Quanto c’è di romagnolo nei vostri brani? Sembra di riconoscere, in molti dei vostri testi, quel mood tipicamente rivierasco di chi guarda al quotidiano con il sorriso a volte sornione a volte accondiscendente, sempre filtrato da una massiccia dose di ironia.

Voglio concedermi di usare la parola artista, anche se non la amo molto. Perchè questo è esattamente il compito che un artista ha: partire dal reale e tentare uno sguardo più ampio, cogliere un senso oltre la contingenza e il particolare. Che poi lo si faccia attraverso la lente dell’ironia credo derivi, certamente, dall’appartenenza ad una terra fortunata, abbondante e pacifica. Dal guscio protetto del benessere romagnolo, senza dubbio, questo tipo di sguardo è quello più naturale.

Sulla home page del vostro sito è dichiarato che “I Nobraino vestono A.N.G.E.L.O”, il noto negozio vintage di Lugo (? verificare). Vezzi da star fashion addicted?

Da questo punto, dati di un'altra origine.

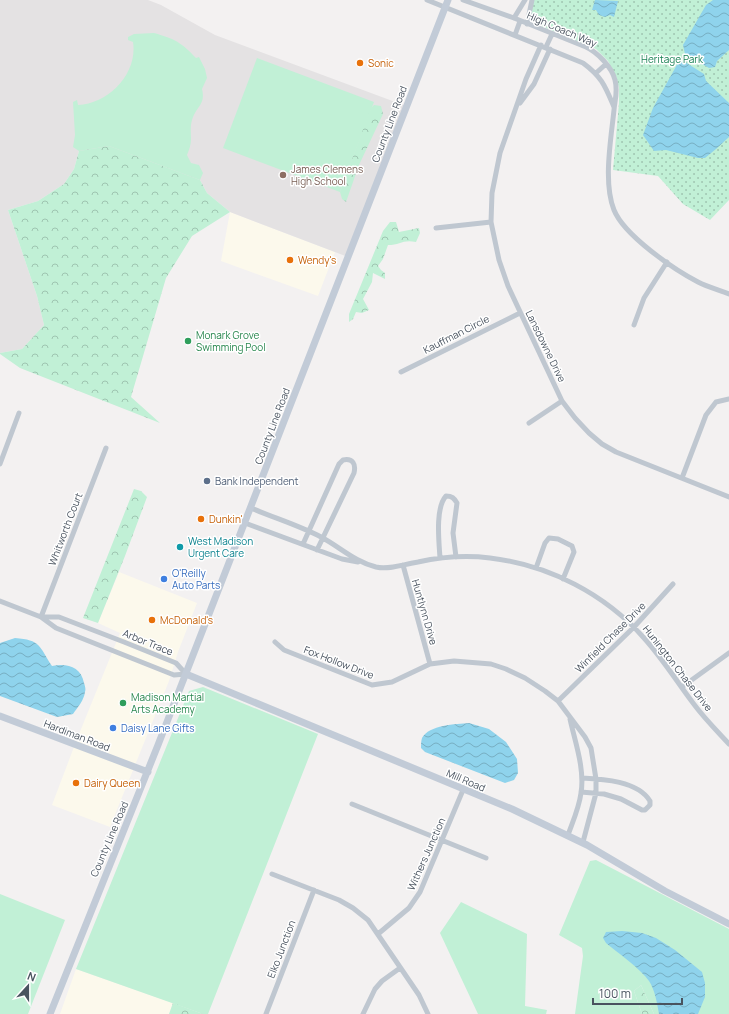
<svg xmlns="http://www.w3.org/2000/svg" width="729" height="1014" font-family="Manrope,sans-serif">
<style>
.commercial{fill:#fcf9ec}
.education{fill:#e4e2e3}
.grass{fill:#c1f0d6}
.forest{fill:url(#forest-crowns)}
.park{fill:url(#park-dots)}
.water{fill:url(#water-waves)}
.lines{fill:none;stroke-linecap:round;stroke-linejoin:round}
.street{stroke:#bfc7d0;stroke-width:5}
.secondary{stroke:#c2cbd7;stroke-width:7}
.food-dot{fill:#e8710a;stroke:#fff;stroke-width:1.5}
.education-dot{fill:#8d6e63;stroke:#fff;stroke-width:1.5}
.leisure-dot{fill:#2e9e5b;stroke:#fff;stroke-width:1.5}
.service-dot{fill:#5c6f8a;stroke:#fff;stroke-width:1.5}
.culture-dot{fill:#0f9aa8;stroke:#fff;stroke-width:1.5}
.shop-dot{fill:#3f7fe0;stroke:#fff;stroke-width:1.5}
.labels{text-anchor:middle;stroke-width:3;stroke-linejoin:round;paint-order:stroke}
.street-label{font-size:10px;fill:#49535f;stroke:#fff}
.park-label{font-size:10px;fill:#188153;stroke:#fff}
.food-label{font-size:10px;fill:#c56008;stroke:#fff;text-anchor:start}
.education-label{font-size:10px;fill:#785e54;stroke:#fff;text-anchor:start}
.leisure-label{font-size:10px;fill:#27864d;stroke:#fff;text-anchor:start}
.service-label{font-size:10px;fill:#4e5e75;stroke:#fff;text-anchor:start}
.culture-label{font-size:10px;fill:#0d838f;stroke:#fff;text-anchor:start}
.shop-label{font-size:10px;fill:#366cbe;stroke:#fff;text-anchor:start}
</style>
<defs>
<pattern id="forest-crowns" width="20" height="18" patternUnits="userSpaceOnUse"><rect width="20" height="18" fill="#c1f0d6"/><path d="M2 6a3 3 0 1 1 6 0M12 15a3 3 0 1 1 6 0" fill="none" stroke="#9fc5b1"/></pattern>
<pattern id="park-dots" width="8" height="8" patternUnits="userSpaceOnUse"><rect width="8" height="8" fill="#c1f0d6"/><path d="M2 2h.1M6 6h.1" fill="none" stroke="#9fc5b1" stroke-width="1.8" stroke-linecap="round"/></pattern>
<pattern id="water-waves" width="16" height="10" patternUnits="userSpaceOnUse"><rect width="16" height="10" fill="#8fd3ec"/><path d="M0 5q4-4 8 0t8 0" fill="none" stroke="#77aec2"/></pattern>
</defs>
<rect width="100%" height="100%" fill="#f3f1f1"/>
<path class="commercial" d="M 230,212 L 335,252 L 318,296 L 221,261 Z
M 119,572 L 197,603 L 178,652 L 169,681 L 110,827 L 52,805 L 77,739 L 120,633 L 98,623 Z
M 76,969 L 173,1003 L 169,1014 L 60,1014 Z"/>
<path class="education" d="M 0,0 L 148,0 L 161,5 L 215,35 L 406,106 L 348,257 L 230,212 L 207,193 L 200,180 L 79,151 L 74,169 L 64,184 L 38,201 L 8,210 L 37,296 L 44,325 L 22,349 L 0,353 Z"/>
<path class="grass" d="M 154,33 C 175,39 181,42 196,58 L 199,57 L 205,69 L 207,78 L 202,89 C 206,105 196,106 192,120 C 190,127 191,133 191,139 C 191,145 189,150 187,155 L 191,163 L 199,165 L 203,173 L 200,180 L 109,146 L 79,151 L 73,147 L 75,135 L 73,102 L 77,100 L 78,105 C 109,104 138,73 133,42 L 128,40 L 128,37 L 134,34 Z
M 257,58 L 374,102 L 340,192 L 223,148 Z
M 203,687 L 318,734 L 208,1014 L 203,1014 L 76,969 L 189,691 Z
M 596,860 L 729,929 L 729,1014 L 654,1014 L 641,985 L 634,991 L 642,1014 L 575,1014 L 583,956 L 582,948 L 559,935 L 590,861 Z
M 0,894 L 65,920 L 28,1014 L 0,1014 Z
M 461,902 L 527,934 L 525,1006 L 547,1010 L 546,1014 L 478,1014 L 440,933 Z"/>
<path class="forest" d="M 374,105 L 381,106 L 383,114 L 359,165 L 346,202 L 342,199 L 340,192 L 371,108 Z
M 109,146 L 200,180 L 207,193 L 230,212 L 192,236 L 166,278 L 131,397 L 160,423 L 20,368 L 0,354 L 0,353 L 22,349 L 44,325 L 37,296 L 8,210 L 38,201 L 64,184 L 74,169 L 79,151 Z
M 390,222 L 396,222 L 399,232 L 419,228 L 420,233 L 416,242 C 403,239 400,245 388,245 L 383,259 L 378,266 L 381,270 L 385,273 L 385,279 L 373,273 L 372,282 L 363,299 L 369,310 L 362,313 L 356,312 L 353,319 L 349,322 L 349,314 L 383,231 Z
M 134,489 L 141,491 L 147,497 L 125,556 L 98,623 L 83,618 Z
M 641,985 L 654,1014 L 642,1014 L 634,991 Z
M 173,1003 L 203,1014 L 169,1014 Z"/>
<path class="park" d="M 534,0 L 729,0 L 729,200 L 710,220 L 683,204 L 658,176 L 613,170 L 619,103 L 619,88 L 616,76 L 608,61 L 596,49 L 534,23 C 529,16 532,8 534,0 Z"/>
<path class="water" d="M 595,0 L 618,1 L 614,17 L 610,15 L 605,17 L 599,15 L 596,10 L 592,10 Z
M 713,0 L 729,0 L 729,50 L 717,61 L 715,67 L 709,68 L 685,54 L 683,45 L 706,5 Z
M 679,61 L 685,62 L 704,74 L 706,81 L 729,103 L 729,137 L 716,149 L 705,158 L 698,158 L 666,150 L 654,151 L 643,135 L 653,108 Z
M 15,638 C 41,640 39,646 52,666 C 66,663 81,666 84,683 C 85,686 86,689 85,692 C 84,700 78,707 73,714 L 57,717 L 0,696 L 0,643 Z
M 469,723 L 489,729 L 506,742 L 517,759 L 518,773 L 514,780 L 505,783 L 425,752 L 421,748 C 421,745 421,741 422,738 C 429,725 456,724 469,723 Z
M 622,931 L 642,933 L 656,938 L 675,950 L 702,972 L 705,983 L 705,997 L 698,1014 L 659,1014 C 657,1003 655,990 649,981 C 641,969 618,953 606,943 L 603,938 L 606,932 Z"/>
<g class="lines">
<path class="street" d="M 427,0 L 583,63 C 602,77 605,86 614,107
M 463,0 L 514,18 L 586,47 C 597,52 612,67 615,80 C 618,91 615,99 614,110 C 611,139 603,183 614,210 C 624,235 673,269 698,282 C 708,287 719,290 729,294
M 514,18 L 525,0
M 527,24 L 532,0
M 515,35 L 520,21
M 541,45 L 526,79 L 500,153 L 492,193 L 491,222 L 499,260 L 508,286 L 562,401 L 575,418 L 589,433 L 602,444 L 616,452 L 729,497
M 546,47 L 552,34
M 596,73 L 606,64
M 520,103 L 534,84 L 550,49
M 436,228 L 491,222
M 634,325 L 644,298 L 667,262
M 401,372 L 520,313
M 529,423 L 562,401
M 0,464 L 19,413
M 682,478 L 706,415 L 716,402 L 729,399
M 251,508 C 274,518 298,525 321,537 C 340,547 355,562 376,567 C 390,570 404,564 418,562 C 441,557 466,555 490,558 C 549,565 605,594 644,638 C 663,659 677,682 693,703 C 704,718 717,731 729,744
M 245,523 L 342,559 L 358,562
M 303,544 L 339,464 L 343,460 C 353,458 356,464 354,473 L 317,550
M 440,558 C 439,542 435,508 446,496 C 452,496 454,498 457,503 L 453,533 L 456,557
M 403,565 L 430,664
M 536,568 L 545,543 L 549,538 L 558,539 L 572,546 L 574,552 L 563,579
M 0,601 L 41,617 L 56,628 L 174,675 L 186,674
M 41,617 L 106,448
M 42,617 L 59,617 L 124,642 L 176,663 L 186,674
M 275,642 L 284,650 L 372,685 L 392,682 L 430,664 L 454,661 L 491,664 L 506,669 L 525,678 L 545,691 L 558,701 L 585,737 L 591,748 L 596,779 L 596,793 L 583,842
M 682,687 L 729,653
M 558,701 L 634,627 L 673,584
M 581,792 L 604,794 L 621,799 L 642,810 L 645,810 L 650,805 L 650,801 C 638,781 603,779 582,778
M 352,804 L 486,858
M 568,835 C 573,821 579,808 581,793 C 585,769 575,742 570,719
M 272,874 L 339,900 L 353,908 L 368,920 L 419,995 L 428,1014
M 378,934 L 409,908 L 420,892 L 463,790
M 266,1014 L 314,890
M 363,1014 L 375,989 L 382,981 L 400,968"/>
<path class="secondary" d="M 186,674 L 512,809 L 587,845 L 665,891 L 729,924
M 0,716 L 148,772
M 50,1014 L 158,745 L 448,0"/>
</g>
<g class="food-dot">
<circle cx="360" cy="63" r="4"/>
<circle cx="290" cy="260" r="4"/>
<circle cx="201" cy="519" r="4"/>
<circle cx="152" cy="620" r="4"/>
<circle cx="76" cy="783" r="4"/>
</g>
<circle class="education-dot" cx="283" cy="175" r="4"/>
<g class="leisure-dot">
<circle cx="188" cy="341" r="4"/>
<circle cx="123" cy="703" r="4"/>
</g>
<circle class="service-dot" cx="207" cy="481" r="4"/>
<circle class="culture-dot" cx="180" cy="547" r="4"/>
<g class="shop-dot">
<circle cx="164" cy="579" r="4"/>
<circle cx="113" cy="728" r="4"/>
</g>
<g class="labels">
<g class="street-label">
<text transform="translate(562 29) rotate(23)" y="4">High Coach Way</text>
<text transform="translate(389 124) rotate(-69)" y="4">County Line Road</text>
<text transform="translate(456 334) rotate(-27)" y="4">Kauffman Circle</text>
<text transform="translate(546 346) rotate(64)" y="4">Lansdowne Drive</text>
<text transform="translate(272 426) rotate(-69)" y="4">County Line Road</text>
<text transform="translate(65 529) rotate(-69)" y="4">Whitworth Court</text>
<text transform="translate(425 612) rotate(74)" y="4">Huntlynn Drive</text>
<text transform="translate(610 637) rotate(-45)" y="4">Winfield Chase Drive</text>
<text transform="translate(148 642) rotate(22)" y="4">Arbor Trace</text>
<text transform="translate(339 662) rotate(21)" y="4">Fox Hollow Drive</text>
<text transform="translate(678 668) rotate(52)" y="4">Hunington Chase Drive</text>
<text transform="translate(77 735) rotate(21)" y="4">Hardiman Road</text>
<text transform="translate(466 780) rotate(23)" y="4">Mill Road</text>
<text transform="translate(109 839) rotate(-67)" y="4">County Line Road</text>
<text transform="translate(426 854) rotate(-66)" y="4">Withers Junction</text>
<text transform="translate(281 949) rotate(-69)" y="4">Elko Junction</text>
</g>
<g class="park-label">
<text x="672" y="63">Heritage Park</text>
</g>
<g class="food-label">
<text x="368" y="67">Sonic</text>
<text x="298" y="264">Wendy's</text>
<text x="209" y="523">Dunkin'</text>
<text x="160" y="624">McDonald's</text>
<text x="84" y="787">Dairy Queen</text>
</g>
<g class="education-label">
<text x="291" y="173">James Clemens<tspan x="291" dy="12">High School</tspan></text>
</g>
<g class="leisure-label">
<text x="196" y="339">Monark Grove<tspan x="196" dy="12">Swimming Pool</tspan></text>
<text x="131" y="701">Madison Martial<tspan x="131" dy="12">Arts Academy</tspan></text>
</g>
<g class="service-label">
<text x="215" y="485">Bank Independent</text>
</g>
<g class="culture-label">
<text x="188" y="545">West Madison<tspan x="188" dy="12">Urgent Care</tspan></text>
</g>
<g class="shop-label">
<text x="172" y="577">O'Reilly<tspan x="172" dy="12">Auto Parts</tspan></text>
<text x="121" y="732">Daisy Lane Gifts</text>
</g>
</g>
<g transform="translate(28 986) rotate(21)" stroke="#ffffff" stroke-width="3" paint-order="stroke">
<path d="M0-3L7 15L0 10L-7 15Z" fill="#49535f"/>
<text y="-6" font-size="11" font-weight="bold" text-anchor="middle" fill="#49535f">N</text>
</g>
<path d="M593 998v6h89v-6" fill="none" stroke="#49535f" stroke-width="2"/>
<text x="599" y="998" font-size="12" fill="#49535f" stroke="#ffffff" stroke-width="3" paint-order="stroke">100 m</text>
</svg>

Au contraire, è proprio un modo per andare nella direzione opposta al consumismo modaiolo. Gli abiti vintage sono veri e propri costumi di scena, e questo aspetto della messa in scena teatrale ci ha sempre affascinato. Non è un discorso di griffe, ma diventa parte integrante dello spettacolo che proponiamo sul palco.